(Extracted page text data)
____
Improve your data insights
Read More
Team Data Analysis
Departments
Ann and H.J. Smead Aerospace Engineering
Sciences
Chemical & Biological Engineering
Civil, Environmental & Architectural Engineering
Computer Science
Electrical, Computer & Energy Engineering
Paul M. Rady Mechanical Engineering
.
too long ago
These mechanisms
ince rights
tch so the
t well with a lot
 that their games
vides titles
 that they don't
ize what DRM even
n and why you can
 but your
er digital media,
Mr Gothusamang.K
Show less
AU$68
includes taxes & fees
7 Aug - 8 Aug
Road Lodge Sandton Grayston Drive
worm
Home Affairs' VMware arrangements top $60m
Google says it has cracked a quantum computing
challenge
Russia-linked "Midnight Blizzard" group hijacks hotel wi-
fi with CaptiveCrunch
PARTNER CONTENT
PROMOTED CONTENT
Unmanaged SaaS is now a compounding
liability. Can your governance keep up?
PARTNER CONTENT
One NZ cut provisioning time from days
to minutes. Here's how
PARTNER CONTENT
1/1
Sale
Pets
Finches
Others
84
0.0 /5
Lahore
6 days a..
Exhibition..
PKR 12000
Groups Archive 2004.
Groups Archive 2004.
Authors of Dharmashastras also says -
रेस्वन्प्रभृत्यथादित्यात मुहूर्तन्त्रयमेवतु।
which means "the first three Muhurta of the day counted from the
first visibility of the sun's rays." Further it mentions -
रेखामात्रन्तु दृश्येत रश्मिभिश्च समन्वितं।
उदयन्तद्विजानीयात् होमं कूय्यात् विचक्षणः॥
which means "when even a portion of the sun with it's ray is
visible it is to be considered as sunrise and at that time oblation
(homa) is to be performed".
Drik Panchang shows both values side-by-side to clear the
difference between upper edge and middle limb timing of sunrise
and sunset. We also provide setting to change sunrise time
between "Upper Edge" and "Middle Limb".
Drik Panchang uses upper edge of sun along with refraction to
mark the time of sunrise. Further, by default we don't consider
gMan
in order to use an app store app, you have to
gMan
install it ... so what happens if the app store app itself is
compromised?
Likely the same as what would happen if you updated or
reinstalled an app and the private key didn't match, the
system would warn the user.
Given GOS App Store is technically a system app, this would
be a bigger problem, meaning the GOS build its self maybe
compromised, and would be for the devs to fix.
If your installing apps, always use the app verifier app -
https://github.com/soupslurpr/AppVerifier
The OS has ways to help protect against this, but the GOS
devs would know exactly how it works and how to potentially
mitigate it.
____
◆ **TO-DO ITEM**
Whenever "from" occurs in a line of the entries, copy that line.

◆ **WRITTEN RESPONSE**
One NZ cut provisioning time from days
which means "the first three Muhurta of the day counted from the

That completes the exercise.